當葉小安以葉小天的名義現身時。臥牛嶺上還有多少人會聽從田妙雯的命令呢?
田雌鳳越想越得意,唇角不禁揚起一抹誘人的弧線:「好戲,要登場了!」
葉小天咳嗽一聲,邁步走了出去,龍虎山兩大高手立即左右護衛,鐵掌蓄勢以待,冷冷瞪著四方。

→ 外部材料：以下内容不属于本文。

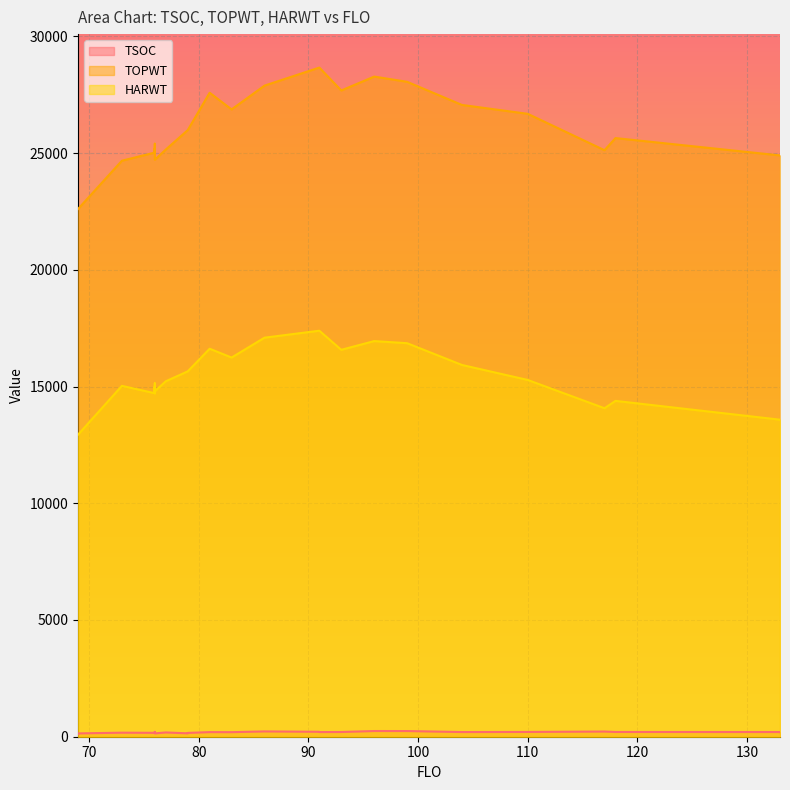

Reading left to right, transcribe all the data shown in this chart.

TSOC: 76=167	73=173	91=211	76=192	133=201	118=203	93=202	76=183	110=204	117=222	77=183	69=142	79=163	99=243	104=200	69=123	86=227	79=145	81=197	76=168	76=205	76=143	83=195	96=244	91=199	133=195
TOPWT: 76=25019	73=24671	91=28660	76=25398	133=24897	118=25640	93=27679	76=25019	110=26679	117=25120	77=25149	69=22602	79=25980	99=28051	104=27060	69=22602	86=27887	79=25980	81=27582	76=24712	76=25209	76=24712	83=26868	96=28274	91=28660	133=24897
HARWT: 76=14712	73=15028	91=17389	76=15134	133=13579	118=14384	93=16572	76=14712	110=15280	117=14069	77=15224	69=12937	79=15648	99=16855	104=15923	69=12937	86=17091	79=15648	81=16618	76=14796	76=14993	76=14796	83=16240	96=16945	91=17389	133=13579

葉小天沉聲道:「我沒死!我也沒有被擄走!我,就在這裡!」
葉小天說著,站定身子,緩緩把絡腮鬍子揭了下來,現場登時一片譁然,不識葉小天面目的還在左顧右盼,急急打聽他的身份,雖然聽他說話,心中已經認定了他的身份。而知情者已經紛紛驚叫起來:「葉長官!」
展凝兒心中一喜,夏瑩瑩更是忘形,雀躍叫道:「小天哥!」
要不是爺爺還在緊緊拉著她的手,瑩瑩已經跑了過去,葉小天目光往她身上一落,神色一暖,道:「瑩瑩!」
人群中,田雌鳳目中露出一抹滿意之色:「這小子,經我調教,越來越像樣子了,扮得神完氣足,不錯!不錯!」
田妙雯「大驚失色」,惶然叫道:「你……你怎麼……」
葉小天轉向田妙雯,神色一冷,冷哼道:「田妙雯,你沒想到我敢重回臥牛嶺吧?」
馬千乘歡喜地叫道:「葉大哥!」
葉小天向他點了點頭,於珺婷的嘴角微微抽動了一下,心道:「這個慣會做戲的大騙子!」接著卻是面寒如霜,冷冷轉向田妙雯:「田夫人,此情此景,你怎麼說?」
田妙雯似乎受驚不小,急急退了兩步,突然指著葉小天道:「他……他的話不能信!他……他是被旁邊那兩個歹人挾持了,不敢不照他們的吩咐言語!」
葉小天冷笑道:「事到如今,你還要花言巧語,誑騙眾家大人嗎?他們不是歹人,而是相助葉某的義士!而你,在我回來的這一刻,也就是你的死期到了!」
葉小天說一句,大步向前行一步,龍虎山兩大高手為了表示並非自己在挾持葉小天,穩穩地站在原地一動未動,葉小天連說八句,連行八步,已經徹底脫離了他們的控制。